▶ [JOB] Return the lines below unchanged, beginning with the first one and stopping after the line that contains "line at (544, 73): present -> none".

▶ [EXTRACTED INFORMATION]
---*---

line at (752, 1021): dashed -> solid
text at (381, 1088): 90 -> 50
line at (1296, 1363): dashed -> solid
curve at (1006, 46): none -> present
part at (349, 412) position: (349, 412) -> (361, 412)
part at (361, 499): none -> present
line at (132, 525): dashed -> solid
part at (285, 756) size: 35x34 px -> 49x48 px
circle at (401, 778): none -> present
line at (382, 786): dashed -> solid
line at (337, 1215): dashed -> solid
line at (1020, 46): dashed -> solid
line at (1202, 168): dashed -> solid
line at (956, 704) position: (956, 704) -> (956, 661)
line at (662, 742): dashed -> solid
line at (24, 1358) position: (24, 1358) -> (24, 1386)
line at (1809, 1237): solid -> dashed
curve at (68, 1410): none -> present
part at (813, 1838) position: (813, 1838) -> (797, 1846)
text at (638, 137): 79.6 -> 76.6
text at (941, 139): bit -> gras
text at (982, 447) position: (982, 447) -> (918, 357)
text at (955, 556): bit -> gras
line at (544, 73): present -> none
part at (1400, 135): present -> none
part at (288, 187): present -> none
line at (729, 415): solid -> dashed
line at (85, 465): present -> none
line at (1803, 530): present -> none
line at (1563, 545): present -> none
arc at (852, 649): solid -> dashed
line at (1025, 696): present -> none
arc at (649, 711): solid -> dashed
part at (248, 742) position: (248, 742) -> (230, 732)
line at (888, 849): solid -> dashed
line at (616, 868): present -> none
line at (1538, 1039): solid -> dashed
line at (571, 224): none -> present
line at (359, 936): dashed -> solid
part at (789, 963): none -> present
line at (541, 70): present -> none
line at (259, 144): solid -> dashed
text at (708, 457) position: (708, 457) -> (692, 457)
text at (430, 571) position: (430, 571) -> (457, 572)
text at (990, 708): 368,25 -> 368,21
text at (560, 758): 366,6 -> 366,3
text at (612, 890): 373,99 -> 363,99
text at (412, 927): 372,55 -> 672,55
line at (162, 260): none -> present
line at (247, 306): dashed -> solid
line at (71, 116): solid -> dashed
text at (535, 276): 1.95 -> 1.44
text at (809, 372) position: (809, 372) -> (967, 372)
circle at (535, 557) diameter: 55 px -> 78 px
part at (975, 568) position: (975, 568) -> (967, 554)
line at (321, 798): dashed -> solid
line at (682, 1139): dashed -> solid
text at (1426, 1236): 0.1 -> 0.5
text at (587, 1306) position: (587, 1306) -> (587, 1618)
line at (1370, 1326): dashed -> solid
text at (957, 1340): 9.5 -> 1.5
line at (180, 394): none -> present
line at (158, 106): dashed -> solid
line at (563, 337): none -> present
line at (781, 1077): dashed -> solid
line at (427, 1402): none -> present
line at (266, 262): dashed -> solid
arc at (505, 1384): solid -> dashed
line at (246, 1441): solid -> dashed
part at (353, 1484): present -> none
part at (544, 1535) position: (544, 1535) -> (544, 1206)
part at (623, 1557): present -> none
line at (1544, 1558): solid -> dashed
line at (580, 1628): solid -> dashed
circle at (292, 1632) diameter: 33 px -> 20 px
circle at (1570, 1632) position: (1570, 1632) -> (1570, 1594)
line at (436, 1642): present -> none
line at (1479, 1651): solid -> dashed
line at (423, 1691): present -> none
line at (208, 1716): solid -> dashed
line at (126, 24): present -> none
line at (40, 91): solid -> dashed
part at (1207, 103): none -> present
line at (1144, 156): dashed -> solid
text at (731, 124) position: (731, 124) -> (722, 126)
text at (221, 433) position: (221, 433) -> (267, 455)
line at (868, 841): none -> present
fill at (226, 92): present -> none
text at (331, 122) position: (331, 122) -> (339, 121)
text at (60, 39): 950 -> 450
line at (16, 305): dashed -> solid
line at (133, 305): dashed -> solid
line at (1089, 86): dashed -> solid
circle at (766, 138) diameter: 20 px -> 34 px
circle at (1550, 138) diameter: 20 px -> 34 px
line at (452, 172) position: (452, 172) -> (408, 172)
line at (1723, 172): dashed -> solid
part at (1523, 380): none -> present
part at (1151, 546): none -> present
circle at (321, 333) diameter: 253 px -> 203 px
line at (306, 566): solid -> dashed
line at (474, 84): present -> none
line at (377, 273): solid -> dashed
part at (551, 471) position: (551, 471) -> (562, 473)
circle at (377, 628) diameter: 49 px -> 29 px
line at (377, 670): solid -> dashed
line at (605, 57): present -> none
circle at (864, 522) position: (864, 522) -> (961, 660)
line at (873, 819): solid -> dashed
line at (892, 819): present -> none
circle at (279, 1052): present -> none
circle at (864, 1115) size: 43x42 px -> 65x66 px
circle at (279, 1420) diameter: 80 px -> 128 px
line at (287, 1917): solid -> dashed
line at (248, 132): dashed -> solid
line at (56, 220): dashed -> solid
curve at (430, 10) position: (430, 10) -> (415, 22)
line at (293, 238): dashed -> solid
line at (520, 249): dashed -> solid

---*---

▶ [REPLY TO THE TASK]
line at (752, 1021): dashed -> solid
text at (381, 1088): 90 -> 50
line at (1296, 1363): dashed -> solid
curve at (1006, 46): none -> present
part at (349, 412) position: (349, 412) -> (361, 412)
part at (361, 499): none -> present
line at (132, 525): dashed -> solid
part at (285, 756) size: 35x34 px -> 49x48 px
circle at (401, 778): none -> present
line at (382, 786): dashed -> solid
line at (337, 1215): dashed -> solid
line at (1020, 46): dashed -> solid
line at (1202, 168): dashed -> solid
line at (956, 704) position: (956, 704) -> (956, 661)
line at (662, 742): dashed -> solid
line at (24, 1358) position: (24, 1358) -> (24, 1386)
line at (1809, 1237): solid -> dashed
curve at (68, 1410): none -> present
part at (813, 1838) position: (813, 1838) -> (797, 1846)
text at (638, 137): 79.6 -> 76.6
text at (941, 139): bit -> gras
text at (982, 447) position: (982, 447) -> (918, 357)
text at (955, 556): bit -> gras
line at (544, 73): present -> none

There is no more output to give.